MW: Your memorial to 6 million Israelis who could be killed by Iran is intriguing. Is there fear of casting an evil eye? What exactly is the memorial you want to make? Are there plans to develop it?
MA: The website www.futureholocaustmemorials.org is a prioric and dialogic work of Internet art in itself (see chapter on semiotics in my book and explanation in text of website itself). I am also exploring creating a memorial artwork using digital animation technologies in large-scale nighttime projections covering the exterior surface of buildings worldwide. What I’m doing is using my abilities as a new media artist to issue a wake up call to an indifferent world and to Jews with their heads in the sand and warn of a horrific danger facing Israel and all the free world. To hell with an evil eye. It is evil to sit back and do nothing.
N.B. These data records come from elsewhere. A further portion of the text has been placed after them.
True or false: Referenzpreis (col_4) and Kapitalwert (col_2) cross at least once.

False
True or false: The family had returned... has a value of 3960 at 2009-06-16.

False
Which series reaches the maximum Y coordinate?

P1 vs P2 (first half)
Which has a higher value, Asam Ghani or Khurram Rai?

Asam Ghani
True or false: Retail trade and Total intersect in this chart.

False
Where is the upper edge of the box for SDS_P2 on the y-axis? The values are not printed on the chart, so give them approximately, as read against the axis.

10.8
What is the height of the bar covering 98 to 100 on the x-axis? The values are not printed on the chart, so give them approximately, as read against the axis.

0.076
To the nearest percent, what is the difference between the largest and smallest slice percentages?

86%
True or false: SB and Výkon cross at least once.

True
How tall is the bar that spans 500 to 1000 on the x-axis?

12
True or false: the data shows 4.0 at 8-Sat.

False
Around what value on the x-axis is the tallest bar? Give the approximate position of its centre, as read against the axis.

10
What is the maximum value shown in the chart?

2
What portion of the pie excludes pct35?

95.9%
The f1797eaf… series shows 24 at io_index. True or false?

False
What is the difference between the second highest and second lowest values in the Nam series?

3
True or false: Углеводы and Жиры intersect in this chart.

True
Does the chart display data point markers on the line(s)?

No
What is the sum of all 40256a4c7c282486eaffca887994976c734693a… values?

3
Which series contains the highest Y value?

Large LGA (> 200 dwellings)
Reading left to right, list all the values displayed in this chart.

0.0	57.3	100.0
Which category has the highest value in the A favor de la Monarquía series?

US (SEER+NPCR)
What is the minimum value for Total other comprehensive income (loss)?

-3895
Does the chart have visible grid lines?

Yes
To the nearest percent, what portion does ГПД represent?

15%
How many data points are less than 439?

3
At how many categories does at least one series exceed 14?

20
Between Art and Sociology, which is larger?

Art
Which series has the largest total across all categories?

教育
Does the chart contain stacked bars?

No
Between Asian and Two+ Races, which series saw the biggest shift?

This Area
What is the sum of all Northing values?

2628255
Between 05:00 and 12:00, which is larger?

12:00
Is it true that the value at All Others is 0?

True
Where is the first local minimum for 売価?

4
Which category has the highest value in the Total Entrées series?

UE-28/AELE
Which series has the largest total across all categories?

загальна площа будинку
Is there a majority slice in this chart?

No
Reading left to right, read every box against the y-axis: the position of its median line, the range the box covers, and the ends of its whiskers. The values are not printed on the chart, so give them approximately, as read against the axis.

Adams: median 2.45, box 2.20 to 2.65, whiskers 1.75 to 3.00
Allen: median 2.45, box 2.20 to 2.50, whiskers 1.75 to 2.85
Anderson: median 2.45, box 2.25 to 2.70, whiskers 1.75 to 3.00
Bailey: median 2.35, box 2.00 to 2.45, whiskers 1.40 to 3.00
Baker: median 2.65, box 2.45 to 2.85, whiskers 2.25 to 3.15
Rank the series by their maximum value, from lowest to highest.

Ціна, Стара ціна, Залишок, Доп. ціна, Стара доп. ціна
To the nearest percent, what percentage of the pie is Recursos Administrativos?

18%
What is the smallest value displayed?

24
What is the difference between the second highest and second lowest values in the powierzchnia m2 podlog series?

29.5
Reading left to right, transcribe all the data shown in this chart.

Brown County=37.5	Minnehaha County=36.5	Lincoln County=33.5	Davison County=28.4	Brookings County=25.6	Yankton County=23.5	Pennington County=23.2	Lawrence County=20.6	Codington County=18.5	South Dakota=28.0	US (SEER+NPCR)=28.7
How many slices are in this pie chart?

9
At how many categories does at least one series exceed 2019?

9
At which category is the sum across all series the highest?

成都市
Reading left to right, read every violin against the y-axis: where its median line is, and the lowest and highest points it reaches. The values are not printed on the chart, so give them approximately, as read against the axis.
MW: I like your art models designed to respond to the Arab-Israeli
conflict and to find common ground. Do you think it is realistic that art can help people resolve their political differences? Do you have any experiences that lead you to believe that art can make that difference?
MA: Why not try art when politics is failing? In my Prague exhibition proposing an aesthetic peace plan for the Middle East drawing on Islamic art and thought, I opened a constructive dialog with Islamic leaders. (pages 54-57).
My Legacy Throne artwork exemplifies using art together people (Hispanic, African-American, Jewish) of different cultural values in a common enterprise (pages 26-30). Perhaps similar collaborative Jewish-Arab artworks could ease tensions.
MW: Finally, your work relies heavily upon kabbalah and other
mysticism. Do you think these sorts of theories are within the experience of real Jews living in the world today? Is your investigation more interested in the theology or in how people have and do interpret that theology in their own lives? I imagine many Jews would find your work either too esoteric in its attention to Judaism or new media. Have you heard feedback in this regard?
MA: There is worldwide popularization of kabbalah among both Jews and non-Jews while people in the developed world have no choice but to become computer savvy and attend to new media. I make it clear in Chapter 3 that kabbalah is a down-to-earth mysticism to encounter everyday life unlike other mystical traditions that draw away from the mundane material world.